Every day, there are new posts about rising river levels, flooded homes and drainage issues across the region.
The Environment Agency has said it is doing everything it can and is constantly monitoring the situation following the extensive rain experienced this winter.
It said rainfall in November was 50 per cent more than what is usually experienced in that month. December was also the second wettest since 1981 – since records began.
But Mr Taylor is not convinced.
He said: “What happened to one of my businesses at Christmas has been a massive inconvenience, but a key driver of this for me is the impact flooding is now having on communities.
“The Environment Agency will tell us the floods happened because of bad weather and rain. But I believe the main river system for this area is full and it hasn't been maintained or dredged for years.
“The silt build-up means the rivers are full and there’s nowhere else for the water possibly go. There are no other options but for areas to flood."
He added: “In some places, there hasn’t been any maintenance for that many years the expense to do it now is colossal.
“Now you have rivers that are only running at 30-40 per cent capacity and some of the highest water levels we’ve seen in a very long time. It’s a scary situation.”
Mr Taylor was out on December 23 and 24 trying to manage the flooding at his Ellington site.
He is convinced the flooding happened because the Hundred Foot Drain between Earith and King’s Lynn has been neglected.
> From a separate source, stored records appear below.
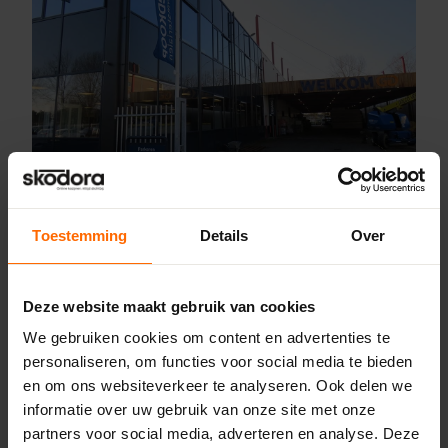
Toestemming
Details
Over
Online kozijnen. Altijd
dichtbij.
Skodora is altijd dichtbij. Dichtbij jou en
Deze website maakt gebruik van cookies
dichtbij jouw klus. We zijn niet alleen dichtbij
We gebruiken cookies om content en advertenties te
door wie we zijn, maar ook door letterlijk
personaliseren, om functies voor social media te bieden
dichtbij te zijn. Bekijk onze vestigingen
en om ons websiteverkeer te analyseren. Ook delen we
hieronder:
informatie over uw gebruik van onze site met onze
Heerenveen
partners voor social media, adverteren en analyse. Deze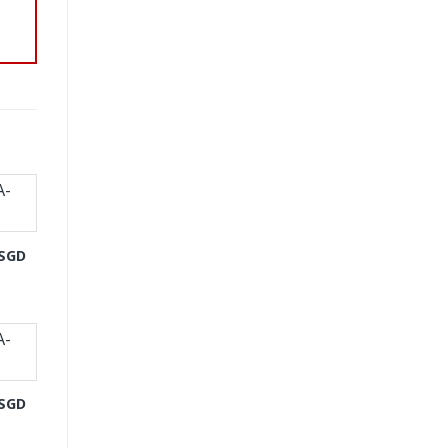
-SGD
-SGD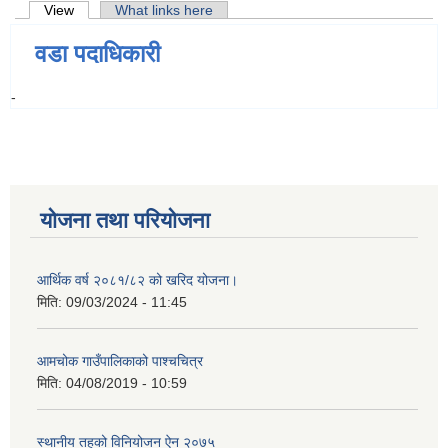
Primary tabs
View
(active tab)
What links here
वडा पदाधिकारी
-
योजना तथा परियोजना
आर्थिक वर्ष २०८१/८२ को खरिद योजना।
मिति:
09/03/2024 - 11:45
आमचोक गाउँपालिकाको पाश्चचित्र
मिति:
04/08/2019 - 10:59
स्थानीय तहको विनियोजन ऐन २०७५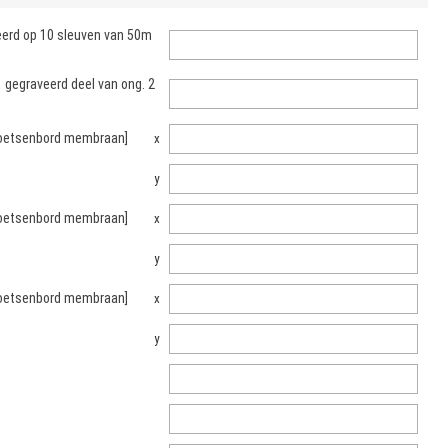
eerd op 10 sleuven van 50m
1 gegraveerd deel van ong. 2
 toetsenbord membraan]
x
y
 toetsenbord membraan]
x
y
 toetsenbord membraan]
x
y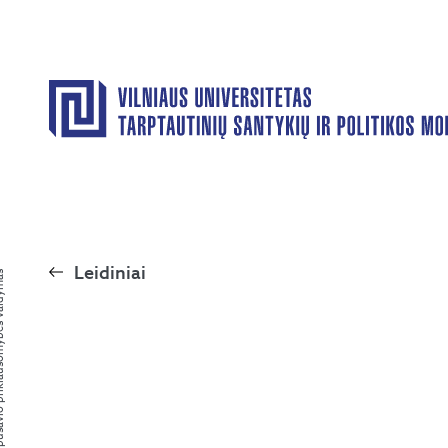
Leidiniai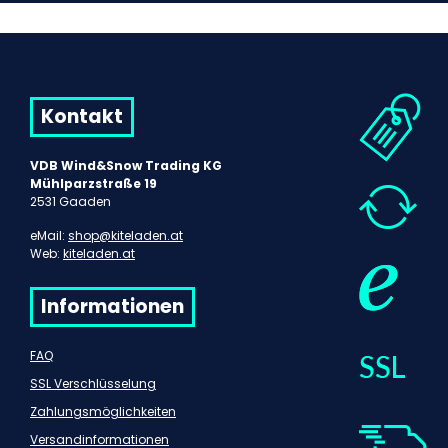
Kontakt
VDB Wind&Snow Trading KG
Mühlparzstraße 19
2531 Gaaden
eMail:
shop@kiteladen.at
Web:
kiteladen.at
Informationen
FAQ
SSL Verschlüsselung
Zahlungsmöglichkeiten
Versandinformationen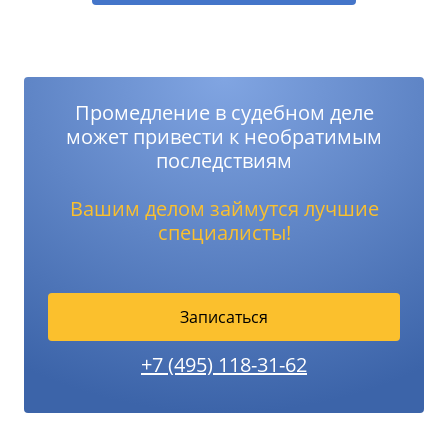
Промедление в судебном деле
может привести к необратимым
последствиям
Вашим делом займутся лучшие
специалисты!
Записаться
+7 (495) 118-31-62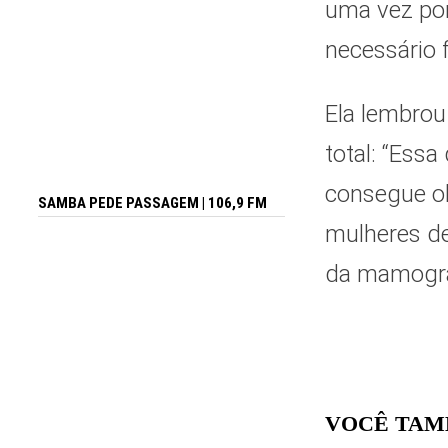
uma vez por
necessário 
Ela lembrou
total: “Ess
consegue ob
SAMBA PEDE PASSAGEM | 106,9 FM
mulheres de
da mamogra
VOCÊ TAM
In a video posted on Facebook, he said: “There was a lot of rain, more than normal...
“We called people in with pumps just in case there was a problem because it just didn’t feel right. By about midnight, it was a metre-and-a-half deep at places in our site.
“All of a sudden at 1am, at the time I was on a digger trying to block things up, trying to protect things which was almost like fighting a losing battle....”
He then described how a metre-high wave overwhelmed the team.
Mr Taylor said: “It took people off their feet. It was unbelievable.
“It came to Ellington Brook, which goes into Huntingdon. It was something that unless you saw it, you wouldn’t believe it would happen.”
“It destroyed our operation. We had to stop and give up, and I’ve never given up in my life ever.
“We had to make an emergency plans, shut the operation, everything was damaged.”
On Christmas Eve, staff were relocated to another depot. The Ellington site is now operating at 80 per cent capacity – but there is still damage to sort out.
When it comes to flood management, Paul Burrows, a flood and coastal risk expert at the Environment Agency, argues that dredging is not the one and only solution.
He said: “Wide scale dredging is an expensive operation and we need to make sure that whatever we do is a good return on investment.
“Unfortunately, it isn’t the silver bullet for flood problems and the levels of water we’re seeing at the moment.
“What we need is a balanced approach to the measures that are taken which will make us more resilient when the area is next at risk of floods.”
He added: “Any work we do also needs to be evidence-based because ultimately, in a lot of cases, it is public funds that go towards these projects and this money needs to be spent wisely.”